▶ [Work instruction] Write out every line of the entries below word for word, leaving out the pictures.

▶ [Material to process]

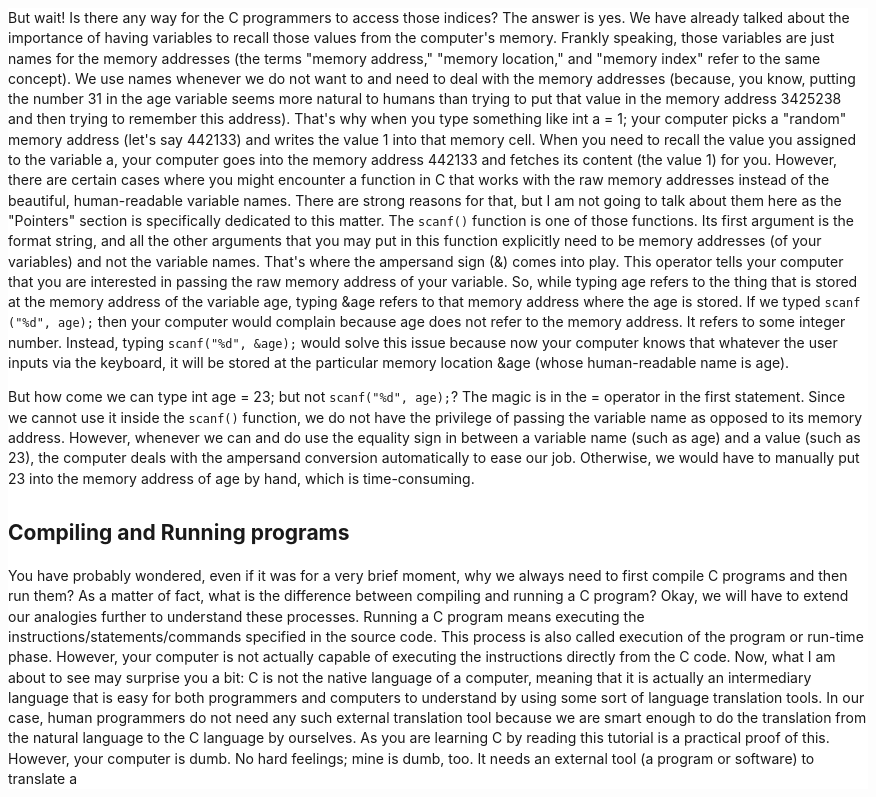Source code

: But wait! Is there any way for the C programmers to access those
indices? The answer is yes. We have already talked about the importance
of having variables to recall those values from the computer's memory.
Frankly speaking, those variables are just names for the memory
addresses (the terms \"memory address,\" \"memory location,\" and
\"memory index\" refer to the same concept). We use names whenever we do
not want to and need to deal with the memory addresses (because, you
know, putting the number 31 in the age variable seems more natural to
humans than trying to put that value in the memory address 3425238 and
then trying to remember this address). That's why when you type
something like int a = 1; your computer picks a \"random\" memory
address (let's say 442133) and writes the value 1 into that memory cell.
When you need to recall the value you assigned to the variable a, your
computer goes into the memory address 442133 and fetches its content
(the value 1) for you. However, there are certain cases where you might
encounter a function in C that works with the raw memory addresses
instead of the beautiful, human-readable variable names. There are
strong reasons for that, but I am not going to talk about them here as
the \"Pointers\" section is specifically dedicated to this matter. The
`scanf()` function is one of those functions. Its first argument is the
format string, and all the other arguments that you may put in this
function explicitly need to be memory addresses (of your variables) and
not the variable names. That's where the ampersand sign (&) comes into
play. This operator tells your computer that you are interested in
passing the raw memory address of your variable. So, while typing age
refers to the thing that is stored at the memory address of the variable
age, typing &age refers to that memory address where the age is stored.
If we typed `scanf("%d", age);` then your computer would complain
because age does not refer to the memory address. It refers to some
integer number. Instead, typing `scanf("%d", &age);` would solve this
issue because now your computer knows that whatever the user inputs via
the keyboard, it will be stored at the particular memory location &age
(whose human-readable name is age).

But how come we can type int age = 23; but not `scanf("%d", age);`? The
magic is in the = operator in the first statement. Since we cannot use
it inside the `scanf()` function, we do not have the privilege of
passing the variable name as opposed to its memory address. However,
whenever we can and do use the equality sign in between a variable name
(such as age) and a value (such as 23), the computer deals with the
ampersand conversion automatically to ease our job. Otherwise, we would
have to manually put 23 into the memory address of age by hand, which is
time-consuming.

## Compiling and Running programs

You have probably wondered, even if it was for a very brief moment, why
we always need to first compile C programs and then run them? As a
matter of fact, what is the difference between compiling and running a C
program? Okay, we will have to extend our analogies further to
understand these processes. Running a C program means executing the
instructions/statements/commands specified in the source code. This
process is also called execution of the program or run-time phase.
However, your computer is not actually capable of executing the
instructions directly from the C code. Now, what I am about to see may
surprise you a bit: C is not the native language of a computer, meaning
that it is actually an intermediary language that is easy for both
programmers and computers to understand by using some sort of language
translation tools. In our case, human programmers do not need any such
external translation tool because we are smart enough to do the
translation from the natural language to the C language by ourselves. As
you are learning C by reading this tutorial is a practical proof of
this. However, your computer is dumb. No hard feelings; mine is dumb,
too. It needs an external tool (a program or software) to translate a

▶ [Answer space]
Source code

: But wait! Is there any way for the C programmers to access those
indices? The answer is yes. We have already talked about the importance
of having variables to recall those values from the computer's memory.
Frankly speaking, those variables are just names for the memory
addresses (the terms \"memory address,\" \"memory location,\" and
\"memory index\" refer to the same concept). We use names whenever we do
not want to and need to deal with the memory addresses (because, you
know, putting the number 31 in the age variable seems more natural to
humans than trying to put that value in the memory address 3425238 and
then trying to remember this address). That's why when you type
something like int a = 1; your computer picks a \"random\" memory
address (let's say 442133) and writes the value 1 into that memory cell.
When you need to recall the value you assigned to the variable a, your
computer goes into the memory address 442133 and fetches its content
(the value 1) for you. However, there are certain cases where you might
encounter a function in C that works with the raw memory addresses
instead of the beautiful, human-readable variable names. There are
strong reasons for that, but I am not going to talk about them here as
the \"Pointers\" section is specifically dedicated to this matter. The
`scanf()` function is one of those functions. Its first argument is the
format string, and all the other arguments that you may put in this
function explicitly need to be memory addresses (of your variables) and
not the variable names. That's where the ampersand sign (&) comes into
play. This operator tells your computer that you are interested in
passing the raw memory address of your variable. So, while typing age
refers to the thing that is stored at the memory address of the variable
age, typing &age refers to that memory address where the age is stored.
If we typed `scanf("%d", age);` then your computer would complain
because age does not refer to the memory address. It refers to some
integer number. Instead, typing `scanf("%d", &age);` would solve this
issue because now your computer knows that whatever the user inputs via
the keyboard, it will be stored at the particular memory location &age
(whose human-readable name is age).

But how come we can type int age = 23; but not `scanf("%d", age);`? The
magic is in the = operator in the first statement. Since we cannot use
it inside the `scanf()` function, we do not have the privilege of
passing the variable name as opposed to its memory address. However,
whenever we can and do use the equality sign in between a variable name
(such as age) and a value (such as 23), the computer deals with the
ampersand conversion automatically to ease our job. Otherwise, we would
have to manually put 23 into the memory address of age by hand, which is
time-consuming.

## Compiling and Running programs

You have probably wondered, even if it was for a very brief moment, why
we always need to first compile C programs and then run them? As a
matter of fact, what is the difference between compiling and running a C
program? Okay, we will have to extend our analogies further to
understand these processes. Running a C program means executing the
instructions/statements/commands specified in the source code. This
process is also called execution of the program or run-time phase.
However, your computer is not actually capable of executing the
instructions directly from the C code. Now, what I am about to see may
surprise you a bit: C is not the native language of a computer, meaning
that it is actually an intermediary language that is easy for both
programmers and computers to understand by using some sort of language
translation tools. In our case, human programmers do not need any such
external translation tool because we are smart enough to do the
translation from the natural language to the C language by ourselves. As
you are learning C by reading this tutorial is a practical proof of
this. However, your computer is dumb. No hard feelings; mine is dumb,
too. It needs an external tool (a program or software) to translate a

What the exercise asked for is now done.